**** Data shown
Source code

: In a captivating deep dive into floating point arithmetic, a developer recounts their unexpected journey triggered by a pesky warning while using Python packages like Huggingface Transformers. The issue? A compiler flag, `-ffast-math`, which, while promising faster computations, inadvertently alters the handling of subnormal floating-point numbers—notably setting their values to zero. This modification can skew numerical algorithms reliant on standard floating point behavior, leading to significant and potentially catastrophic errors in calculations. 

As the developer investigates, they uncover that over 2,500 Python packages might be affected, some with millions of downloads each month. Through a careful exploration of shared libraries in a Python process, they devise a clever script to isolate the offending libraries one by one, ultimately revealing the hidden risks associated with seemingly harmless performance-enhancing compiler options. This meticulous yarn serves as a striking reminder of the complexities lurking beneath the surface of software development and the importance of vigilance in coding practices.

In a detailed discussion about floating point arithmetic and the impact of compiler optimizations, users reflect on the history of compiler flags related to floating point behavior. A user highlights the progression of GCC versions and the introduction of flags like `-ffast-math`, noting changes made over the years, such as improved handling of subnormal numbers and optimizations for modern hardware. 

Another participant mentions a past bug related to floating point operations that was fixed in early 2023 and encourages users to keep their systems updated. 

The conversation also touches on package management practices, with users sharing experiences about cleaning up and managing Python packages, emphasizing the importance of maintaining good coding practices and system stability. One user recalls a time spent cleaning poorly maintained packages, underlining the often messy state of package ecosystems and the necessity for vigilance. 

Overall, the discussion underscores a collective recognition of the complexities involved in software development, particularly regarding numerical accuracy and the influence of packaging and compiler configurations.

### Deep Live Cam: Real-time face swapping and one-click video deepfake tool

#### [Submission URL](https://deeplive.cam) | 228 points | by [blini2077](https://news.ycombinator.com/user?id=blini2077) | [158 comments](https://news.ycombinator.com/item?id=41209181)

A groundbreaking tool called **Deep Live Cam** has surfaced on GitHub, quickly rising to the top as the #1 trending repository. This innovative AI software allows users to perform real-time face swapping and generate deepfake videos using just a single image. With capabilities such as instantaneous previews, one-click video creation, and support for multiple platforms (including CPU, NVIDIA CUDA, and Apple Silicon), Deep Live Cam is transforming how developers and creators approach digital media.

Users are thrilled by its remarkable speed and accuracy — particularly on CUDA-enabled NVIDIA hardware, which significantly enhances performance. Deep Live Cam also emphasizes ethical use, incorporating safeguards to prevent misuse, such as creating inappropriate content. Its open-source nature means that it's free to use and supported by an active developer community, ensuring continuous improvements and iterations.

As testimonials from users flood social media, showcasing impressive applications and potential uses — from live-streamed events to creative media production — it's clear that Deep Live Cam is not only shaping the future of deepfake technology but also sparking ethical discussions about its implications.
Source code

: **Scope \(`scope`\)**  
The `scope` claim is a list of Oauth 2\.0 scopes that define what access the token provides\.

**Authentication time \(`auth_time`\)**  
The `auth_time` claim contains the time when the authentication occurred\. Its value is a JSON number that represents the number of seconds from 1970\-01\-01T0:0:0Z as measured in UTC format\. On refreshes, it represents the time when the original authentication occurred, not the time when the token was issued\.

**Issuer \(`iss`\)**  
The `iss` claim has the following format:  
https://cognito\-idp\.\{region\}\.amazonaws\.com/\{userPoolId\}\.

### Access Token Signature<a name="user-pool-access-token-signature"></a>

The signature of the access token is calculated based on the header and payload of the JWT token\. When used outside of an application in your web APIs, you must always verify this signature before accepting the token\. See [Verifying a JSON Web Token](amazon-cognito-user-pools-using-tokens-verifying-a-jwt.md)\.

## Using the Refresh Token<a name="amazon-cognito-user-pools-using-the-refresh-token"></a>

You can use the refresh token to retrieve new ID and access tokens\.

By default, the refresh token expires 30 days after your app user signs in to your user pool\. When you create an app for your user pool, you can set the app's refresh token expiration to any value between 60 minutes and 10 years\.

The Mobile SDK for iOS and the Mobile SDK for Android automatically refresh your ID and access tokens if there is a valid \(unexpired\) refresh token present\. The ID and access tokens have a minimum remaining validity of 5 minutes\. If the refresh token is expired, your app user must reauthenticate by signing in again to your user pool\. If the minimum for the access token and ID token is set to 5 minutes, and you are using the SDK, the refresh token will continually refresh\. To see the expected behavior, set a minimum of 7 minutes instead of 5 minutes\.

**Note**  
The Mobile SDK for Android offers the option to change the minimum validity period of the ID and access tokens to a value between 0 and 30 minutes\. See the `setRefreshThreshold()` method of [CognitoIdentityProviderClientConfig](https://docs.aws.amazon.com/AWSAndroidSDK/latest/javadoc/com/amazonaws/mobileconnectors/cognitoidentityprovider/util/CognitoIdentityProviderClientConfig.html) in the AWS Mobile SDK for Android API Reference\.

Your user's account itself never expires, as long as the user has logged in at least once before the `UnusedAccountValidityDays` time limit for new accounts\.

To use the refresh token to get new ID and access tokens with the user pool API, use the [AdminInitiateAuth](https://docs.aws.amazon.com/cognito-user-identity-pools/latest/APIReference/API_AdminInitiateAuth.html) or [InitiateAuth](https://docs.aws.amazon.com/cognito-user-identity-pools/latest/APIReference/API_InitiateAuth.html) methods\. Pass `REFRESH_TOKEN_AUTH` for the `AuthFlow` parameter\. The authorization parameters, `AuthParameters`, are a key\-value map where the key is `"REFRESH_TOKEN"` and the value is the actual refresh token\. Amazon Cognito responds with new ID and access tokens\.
********
The task: Copy out each of the entries above, word for word and line for line.

Answer section:
Source code

: In a captivating deep dive into floating point arithmetic, a developer recounts their unexpected journey triggered by a pesky warning while using Python packages like Huggingface Transformers. The issue? A compiler flag, `-ffast-math`, which, while promising faster computations, inadvertently alters the handling of subnormal floating-point numbers—notably setting their values to zero. This modification can skew numerical algorithms reliant on standard floating point behavior, leading to significant and potentially catastrophic errors in calculations. 

As the developer investigates, they uncover that over 2,500 Python packages might be affected, some with millions of downloads each month. Through a careful exploration of shared libraries in a Python process, they devise a clever script to isolate the offending libraries one by one, ultimately revealing the hidden risks associated with seemingly harmless performance-enhancing compiler options. This meticulous yarn serves as a striking reminder of the complexities lurking beneath the surface of software development and the importance of vigilance in coding practices.

In a detailed discussion about floating point arithmetic and the impact of compiler optimizations, users reflect on the history of compiler flags related to floating point behavior. A user highlights the progression of GCC versions and the introduction of flags like `-ffast-math`, noting changes made over the years, such as improved handling of subnormal numbers and optimizations for modern hardware. 

Another participant mentions a past bug related to floating point operations that was fixed in early 2023 and encourages users to keep their systems updated. 

The conversation also touches on package management practices, with users sharing experiences about cleaning up and managing Python packages, emphasizing the importance of maintaining good coding practices and system stability. One user recalls a time spent cleaning poorly maintained packages, underlining the often messy state of package ecosystems and the necessity for vigilance. 

Overall, the discussion underscores a collective recognition of the complexities involved in software development, particularly regarding numerical accuracy and the influence of packaging and compiler configurations.

### Deep Live Cam: Real-time face swapping and one-click video deepfake tool

#### [Submission URL](https://deeplive.cam) | 228 points | by [blini2077](https://news.ycombinator.com/user?id=blini2077) | [158 comments](https://news.ycombinator.com/item?id=41209181)

A groundbreaking tool called **Deep Live Cam** has surfaced on GitHub, quickly rising to the top as the #1 trending repository. This innovative AI software allows users to perform real-time face swapping and generate deepfake videos using just a single image. With capabilities such as instantaneous previews, one-click video creation, and support for multiple platforms (including CPU, NVIDIA CUDA, and Apple Silicon), Deep Live Cam is transforming how developers and creators approach digital media.

Users are thrilled by its remarkable speed and accuracy — particularly on CUDA-enabled NVIDIA hardware, which significantly enhances performance. Deep Live Cam also emphasizes ethical use, incorporating safeguards to prevent misuse, such as creating inappropriate content. Its open-source nature means that it's free to use and supported by an active developer community, ensuring continuous improvements and iterations.

As testimonials from users flood social media, showcasing impressive applications and potential uses — from live-streamed events to creative media production — it's clear that Deep Live Cam is not only shaping the future of deepfake technology but also sparking ethical discussions about its implications.
Source code

: **Scope \(`scope`\)**  
The `scope` claim is a list of Oauth 2\.0 scopes that define what access the token provides\.

**Authentication time \(`auth_time`\)**  
The `auth_time` claim contains the time when the authentication occurred\. Its value is a JSON number that represents the number of seconds from 1970\-01\-01T0:0:0Z as measured in UTC format\. On refreshes, it represents the time when the original authentication occurred, not the time when the token was issued\.

**Issuer \(`iss`\)**  
The `iss` claim has the following format:  
https://cognito\-idp\.\{region\}\.amazonaws\.com/\{userPoolId\}\.

### Access Token Signature<a name="user-pool-access-token-signature"></a>

The signature of the access token is calculated based on the header and payload of the JWT token\. When used outside of an application in your web APIs, you must always verify this signature before accepting the token\. See [Verifying a JSON Web Token](amazon-cognito-user-pools-using-tokens-verifying-a-jwt.md)\.

## Using the Refresh Token<a name="amazon-cognito-user-pools-using-the-refresh-token"></a>

You can use the refresh token to retrieve new ID and access tokens\.

By default, the refresh token expires 30 days after your app user signs in to your user pool\. When you create an app for your user pool, you can set the app's refresh token expiration to any value between 60 minutes and 10 years\.

The Mobile SDK for iOS and the Mobile SDK for Android automatically refresh your ID and access tokens if there is a valid \(unexpired\) refresh token present\. The ID and access tokens have a minimum remaining validity of 5 minutes\. If the refresh token is expired, your app user must reauthenticate by signing in again to your user pool\. If the minimum for the access token and ID token is set to 5 minutes, and you are using the SDK, the refresh token will continually refresh\. To see the expected behavior, set a minimum of 7 minutes instead of 5 minutes\.

**Note**  
The Mobile SDK for Android offers the option to change the minimum validity period of the ID and access tokens to a value between 0 and 30 minutes\. See the `setRefreshThreshold()` method of [CognitoIdentityProviderClientConfig](https://docs.aws.amazon.com/AWSAndroidSDK/latest/javadoc/com/amazonaws/mobileconnectors/cognitoidentityprovider/util/CognitoIdentityProviderClientConfig.html) in the AWS Mobile SDK for Android API Reference\.

Your user's account itself never expires, as long as the user has logged in at least once before the `UnusedAccountValidityDays` time limit for new accounts\.

To use the refresh token to get new ID and access tokens with the user pool API, use the [AdminInitiateAuth](https://docs.aws.amazon.com/cognito-user-identity-pools/latest/APIReference/API_AdminInitiateAuth.html) or [InitiateAuth](https://docs.aws.amazon.com/cognito-user-identity-pools/latest/APIReference/API_InitiateAuth.html) methods\. Pass `REFRESH_TOKEN_AUTH` for the `AuthFlow` parameter\. The authorization parameters, `AuthParameters`, are a key\-value map where the key is `"REFRESH_TOKEN"` and the value is the actual refresh token\. Amazon Cognito responds with new ID and access tokens\.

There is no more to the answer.